Discord Archiving Guide

To create a self-contained archive folder with the viewer HTML file and an attachments folder:

  1. Generate a Save Viewer HTML file in DHT (≤ v41.1) as usual, with no attachment downloading needed in DHT. ⚠ From here, you must run steps 2 and 3 within a few hours; I waited 18h once and 31% of my URLs had expired.
  2. Run this Python script to list all cdn.discordapp.com/attachments URLs from that HTML in a separate file i.txt.
    import re
    with open('archive.html', 'r', encoding="utf8") as file:
     text = file.read().replace("\\\\u0026","&")
    res = re.findall(r"(https:\/\/cdn.discordapp.com\/attachments\/\d+\/\d+\/[^\?]+(?:[\w\?=]+&){3})", text)
    with open('i.txt', "w+", encoding="utf-8") as f:
     f.write("\n".join(res))
    
  3. Run Linux/WSL wget -nv -x -i i.txt to create the archive (-nv = non-verbose output, useful for then finding failed downloads in a text-editor easily; -x creates a folder structure mimicking the source; -i is input list).
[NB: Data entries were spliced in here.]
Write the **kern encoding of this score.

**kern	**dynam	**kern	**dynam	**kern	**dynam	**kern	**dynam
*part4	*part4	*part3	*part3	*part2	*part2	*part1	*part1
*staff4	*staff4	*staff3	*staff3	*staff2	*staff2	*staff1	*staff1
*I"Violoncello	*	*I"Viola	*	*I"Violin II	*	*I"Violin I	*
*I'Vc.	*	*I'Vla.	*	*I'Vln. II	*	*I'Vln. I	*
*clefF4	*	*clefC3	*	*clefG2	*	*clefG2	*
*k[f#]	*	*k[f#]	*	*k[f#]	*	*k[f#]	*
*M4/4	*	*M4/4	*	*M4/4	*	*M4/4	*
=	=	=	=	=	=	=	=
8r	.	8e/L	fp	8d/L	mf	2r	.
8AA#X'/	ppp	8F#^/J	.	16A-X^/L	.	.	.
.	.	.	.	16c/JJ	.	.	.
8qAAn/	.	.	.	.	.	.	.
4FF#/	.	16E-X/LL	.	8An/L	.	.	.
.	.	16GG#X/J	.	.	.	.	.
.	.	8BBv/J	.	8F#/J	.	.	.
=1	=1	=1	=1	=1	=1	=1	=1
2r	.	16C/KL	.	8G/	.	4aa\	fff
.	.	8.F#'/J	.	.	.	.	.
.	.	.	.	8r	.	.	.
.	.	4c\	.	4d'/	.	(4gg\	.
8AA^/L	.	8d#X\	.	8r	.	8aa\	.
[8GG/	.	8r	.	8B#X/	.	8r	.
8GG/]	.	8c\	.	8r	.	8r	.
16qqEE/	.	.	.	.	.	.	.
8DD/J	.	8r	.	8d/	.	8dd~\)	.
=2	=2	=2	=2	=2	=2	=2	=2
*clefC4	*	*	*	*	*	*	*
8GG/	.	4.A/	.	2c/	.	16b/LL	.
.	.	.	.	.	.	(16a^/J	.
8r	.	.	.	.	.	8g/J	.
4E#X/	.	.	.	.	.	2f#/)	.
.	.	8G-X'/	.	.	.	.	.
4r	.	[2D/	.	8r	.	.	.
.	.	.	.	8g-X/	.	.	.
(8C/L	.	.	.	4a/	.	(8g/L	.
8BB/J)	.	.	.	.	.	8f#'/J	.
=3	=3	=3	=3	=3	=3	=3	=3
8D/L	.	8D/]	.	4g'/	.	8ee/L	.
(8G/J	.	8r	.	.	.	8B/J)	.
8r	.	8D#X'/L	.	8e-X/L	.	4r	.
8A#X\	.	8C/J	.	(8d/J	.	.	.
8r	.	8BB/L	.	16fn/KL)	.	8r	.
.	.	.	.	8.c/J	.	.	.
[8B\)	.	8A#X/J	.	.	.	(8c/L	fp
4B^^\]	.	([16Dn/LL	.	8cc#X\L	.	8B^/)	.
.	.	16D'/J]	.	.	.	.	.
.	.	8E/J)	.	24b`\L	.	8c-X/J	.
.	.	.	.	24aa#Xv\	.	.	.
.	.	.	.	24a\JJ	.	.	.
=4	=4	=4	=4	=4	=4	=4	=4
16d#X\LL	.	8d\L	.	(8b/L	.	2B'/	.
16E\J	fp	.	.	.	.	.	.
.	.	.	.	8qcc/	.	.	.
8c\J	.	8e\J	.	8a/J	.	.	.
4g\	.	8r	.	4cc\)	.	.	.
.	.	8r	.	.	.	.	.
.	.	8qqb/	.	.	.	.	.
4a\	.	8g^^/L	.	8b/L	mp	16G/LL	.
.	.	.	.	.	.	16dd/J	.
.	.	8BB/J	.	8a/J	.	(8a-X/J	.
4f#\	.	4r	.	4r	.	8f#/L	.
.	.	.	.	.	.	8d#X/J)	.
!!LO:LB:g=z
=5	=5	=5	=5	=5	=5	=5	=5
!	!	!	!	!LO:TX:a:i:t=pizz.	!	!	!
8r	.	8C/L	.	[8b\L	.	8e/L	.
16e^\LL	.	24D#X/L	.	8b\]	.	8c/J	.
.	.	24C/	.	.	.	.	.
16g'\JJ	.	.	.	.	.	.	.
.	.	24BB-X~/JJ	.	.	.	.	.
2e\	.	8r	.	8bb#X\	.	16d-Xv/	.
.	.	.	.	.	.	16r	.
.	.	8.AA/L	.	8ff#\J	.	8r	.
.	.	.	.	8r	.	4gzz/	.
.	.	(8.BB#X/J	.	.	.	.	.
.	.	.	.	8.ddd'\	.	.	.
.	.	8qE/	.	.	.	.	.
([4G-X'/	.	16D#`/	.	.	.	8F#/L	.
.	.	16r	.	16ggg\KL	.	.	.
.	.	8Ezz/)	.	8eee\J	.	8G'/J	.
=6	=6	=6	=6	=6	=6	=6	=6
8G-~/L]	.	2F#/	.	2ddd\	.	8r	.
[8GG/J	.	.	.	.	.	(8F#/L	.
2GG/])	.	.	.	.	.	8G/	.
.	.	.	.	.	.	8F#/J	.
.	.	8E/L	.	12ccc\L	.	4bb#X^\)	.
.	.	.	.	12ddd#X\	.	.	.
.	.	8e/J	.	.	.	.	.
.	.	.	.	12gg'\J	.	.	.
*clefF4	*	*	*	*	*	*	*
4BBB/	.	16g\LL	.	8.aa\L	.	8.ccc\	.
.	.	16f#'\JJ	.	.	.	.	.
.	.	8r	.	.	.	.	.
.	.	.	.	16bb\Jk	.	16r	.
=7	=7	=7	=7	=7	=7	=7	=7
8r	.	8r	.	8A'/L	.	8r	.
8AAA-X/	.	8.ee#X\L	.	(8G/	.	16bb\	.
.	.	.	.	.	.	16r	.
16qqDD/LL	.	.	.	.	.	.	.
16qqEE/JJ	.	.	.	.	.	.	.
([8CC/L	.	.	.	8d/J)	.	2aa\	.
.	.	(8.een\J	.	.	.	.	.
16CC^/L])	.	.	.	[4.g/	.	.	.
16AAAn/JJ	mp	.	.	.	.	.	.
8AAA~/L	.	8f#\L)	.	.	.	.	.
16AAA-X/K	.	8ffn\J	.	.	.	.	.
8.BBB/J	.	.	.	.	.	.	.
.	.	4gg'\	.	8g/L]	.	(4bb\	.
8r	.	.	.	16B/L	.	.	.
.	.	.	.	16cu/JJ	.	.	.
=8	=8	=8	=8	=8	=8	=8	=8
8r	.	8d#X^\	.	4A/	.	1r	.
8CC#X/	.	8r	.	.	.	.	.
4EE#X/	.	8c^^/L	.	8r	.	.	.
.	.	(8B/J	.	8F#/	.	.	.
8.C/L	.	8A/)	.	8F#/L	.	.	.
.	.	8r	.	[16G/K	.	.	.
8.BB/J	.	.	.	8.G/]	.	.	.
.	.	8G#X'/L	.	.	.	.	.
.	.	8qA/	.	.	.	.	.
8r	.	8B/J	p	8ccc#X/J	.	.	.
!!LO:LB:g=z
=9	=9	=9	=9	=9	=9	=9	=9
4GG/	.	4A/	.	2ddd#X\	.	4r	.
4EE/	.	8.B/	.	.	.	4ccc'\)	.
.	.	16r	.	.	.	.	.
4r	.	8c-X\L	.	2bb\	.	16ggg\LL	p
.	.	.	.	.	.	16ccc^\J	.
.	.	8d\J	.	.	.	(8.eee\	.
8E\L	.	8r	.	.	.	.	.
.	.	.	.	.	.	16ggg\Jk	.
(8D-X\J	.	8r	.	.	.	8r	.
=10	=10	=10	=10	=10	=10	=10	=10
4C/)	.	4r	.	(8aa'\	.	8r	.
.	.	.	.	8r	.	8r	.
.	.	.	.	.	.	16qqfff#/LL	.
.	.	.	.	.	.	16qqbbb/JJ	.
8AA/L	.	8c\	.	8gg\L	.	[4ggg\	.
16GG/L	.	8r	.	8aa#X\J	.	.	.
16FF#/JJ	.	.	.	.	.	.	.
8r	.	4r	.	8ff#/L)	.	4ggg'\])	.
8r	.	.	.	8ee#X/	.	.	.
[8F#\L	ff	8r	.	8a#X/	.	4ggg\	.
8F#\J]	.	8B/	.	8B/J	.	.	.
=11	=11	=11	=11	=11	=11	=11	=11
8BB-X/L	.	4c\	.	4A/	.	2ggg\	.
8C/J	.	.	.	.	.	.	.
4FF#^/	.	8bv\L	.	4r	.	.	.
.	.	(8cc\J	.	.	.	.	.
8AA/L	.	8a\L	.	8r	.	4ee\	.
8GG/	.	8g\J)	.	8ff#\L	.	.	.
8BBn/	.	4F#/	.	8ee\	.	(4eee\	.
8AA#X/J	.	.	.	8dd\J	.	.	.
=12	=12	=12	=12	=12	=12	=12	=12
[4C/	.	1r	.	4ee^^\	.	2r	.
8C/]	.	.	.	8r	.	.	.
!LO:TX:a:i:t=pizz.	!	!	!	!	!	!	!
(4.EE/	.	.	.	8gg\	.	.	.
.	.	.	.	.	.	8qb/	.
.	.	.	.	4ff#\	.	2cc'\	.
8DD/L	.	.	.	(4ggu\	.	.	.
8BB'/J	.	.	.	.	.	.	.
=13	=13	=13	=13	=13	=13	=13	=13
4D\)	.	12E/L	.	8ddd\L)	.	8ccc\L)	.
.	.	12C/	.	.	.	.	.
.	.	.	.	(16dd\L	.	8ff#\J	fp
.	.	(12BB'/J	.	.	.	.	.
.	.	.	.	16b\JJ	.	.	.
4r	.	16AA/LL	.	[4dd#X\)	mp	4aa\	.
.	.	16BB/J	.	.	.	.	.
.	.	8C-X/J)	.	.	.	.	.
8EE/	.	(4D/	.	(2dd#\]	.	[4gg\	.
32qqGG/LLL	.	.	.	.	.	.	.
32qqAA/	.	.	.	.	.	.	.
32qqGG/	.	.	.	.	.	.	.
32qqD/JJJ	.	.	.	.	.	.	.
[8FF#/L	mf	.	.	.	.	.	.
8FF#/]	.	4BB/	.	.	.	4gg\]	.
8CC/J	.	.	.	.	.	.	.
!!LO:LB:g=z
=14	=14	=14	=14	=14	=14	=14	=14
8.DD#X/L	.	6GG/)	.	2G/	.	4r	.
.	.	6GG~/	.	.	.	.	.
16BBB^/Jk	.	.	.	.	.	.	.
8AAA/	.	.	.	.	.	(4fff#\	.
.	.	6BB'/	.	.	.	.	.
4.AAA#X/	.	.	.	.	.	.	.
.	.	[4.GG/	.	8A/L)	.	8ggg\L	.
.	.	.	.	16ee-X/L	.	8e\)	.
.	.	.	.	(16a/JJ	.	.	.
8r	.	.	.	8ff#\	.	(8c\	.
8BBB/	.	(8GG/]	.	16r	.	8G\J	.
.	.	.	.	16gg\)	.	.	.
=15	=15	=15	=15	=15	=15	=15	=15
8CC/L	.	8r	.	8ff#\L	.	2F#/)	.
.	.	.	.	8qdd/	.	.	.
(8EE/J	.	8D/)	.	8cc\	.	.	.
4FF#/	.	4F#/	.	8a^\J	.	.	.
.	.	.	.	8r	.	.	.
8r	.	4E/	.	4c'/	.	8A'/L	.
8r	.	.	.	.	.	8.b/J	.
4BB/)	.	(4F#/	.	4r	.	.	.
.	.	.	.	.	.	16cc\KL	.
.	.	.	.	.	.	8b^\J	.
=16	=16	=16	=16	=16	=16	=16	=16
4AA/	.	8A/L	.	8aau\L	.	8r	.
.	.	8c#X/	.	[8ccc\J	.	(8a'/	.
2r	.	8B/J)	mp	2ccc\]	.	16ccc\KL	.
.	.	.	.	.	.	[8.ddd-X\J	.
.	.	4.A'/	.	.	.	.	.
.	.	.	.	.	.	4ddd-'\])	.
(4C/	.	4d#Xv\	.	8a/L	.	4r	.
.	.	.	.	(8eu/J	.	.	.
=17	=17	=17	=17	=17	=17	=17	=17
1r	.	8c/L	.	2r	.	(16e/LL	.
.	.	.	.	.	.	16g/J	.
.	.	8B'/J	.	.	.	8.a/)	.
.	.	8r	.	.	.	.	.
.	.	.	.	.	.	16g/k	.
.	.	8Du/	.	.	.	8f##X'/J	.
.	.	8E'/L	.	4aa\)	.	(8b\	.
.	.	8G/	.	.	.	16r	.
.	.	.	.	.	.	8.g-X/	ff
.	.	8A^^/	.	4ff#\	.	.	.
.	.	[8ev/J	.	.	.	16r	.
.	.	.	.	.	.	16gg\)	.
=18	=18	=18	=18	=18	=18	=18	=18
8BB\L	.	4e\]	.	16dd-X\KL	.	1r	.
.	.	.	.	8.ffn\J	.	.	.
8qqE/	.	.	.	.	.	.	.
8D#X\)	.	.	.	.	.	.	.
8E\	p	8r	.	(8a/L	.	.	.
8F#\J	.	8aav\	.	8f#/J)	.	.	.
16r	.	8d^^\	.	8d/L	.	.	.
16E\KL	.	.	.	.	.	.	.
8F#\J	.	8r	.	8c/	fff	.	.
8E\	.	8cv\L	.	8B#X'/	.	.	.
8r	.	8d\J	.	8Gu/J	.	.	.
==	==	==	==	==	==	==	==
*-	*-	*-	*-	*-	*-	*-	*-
I then unnested the attachments folder from the cdn.discordapp.com folder, to be next to the HTML file.
  4. Replace all https://cdn.discordapp.com/attachments/ URLs in the HTML file with just attachments/.
  5. Run this bash script in the attachments folder to get rid of the query strings in the attachment filenames.
    # /bin/bash
    for i in `find $1 -type f`
    do
     mv $i `echo $i | cut -d? -f1`
    done
    
  6. On newer DHT versions, I had to replace the body of isImageAttachment( in the viewer HTML file with this old version to get rid of the URL validation so local addresses can be used. Add in any extra extensions you need.
    isImageAttachment(attachment) {
     const extension = attachment.url.split("?")[0].split(".").at(-1);
     return ["png", "gif", "jpg", "jpeg", "webp"].includes(extension);
    },
    

That’s it – the HTML file now works with a permanent local archive, and it can be zipped up with the attachments folder or the attachments uploaded to a different CDN with URLs replaced with external ones again.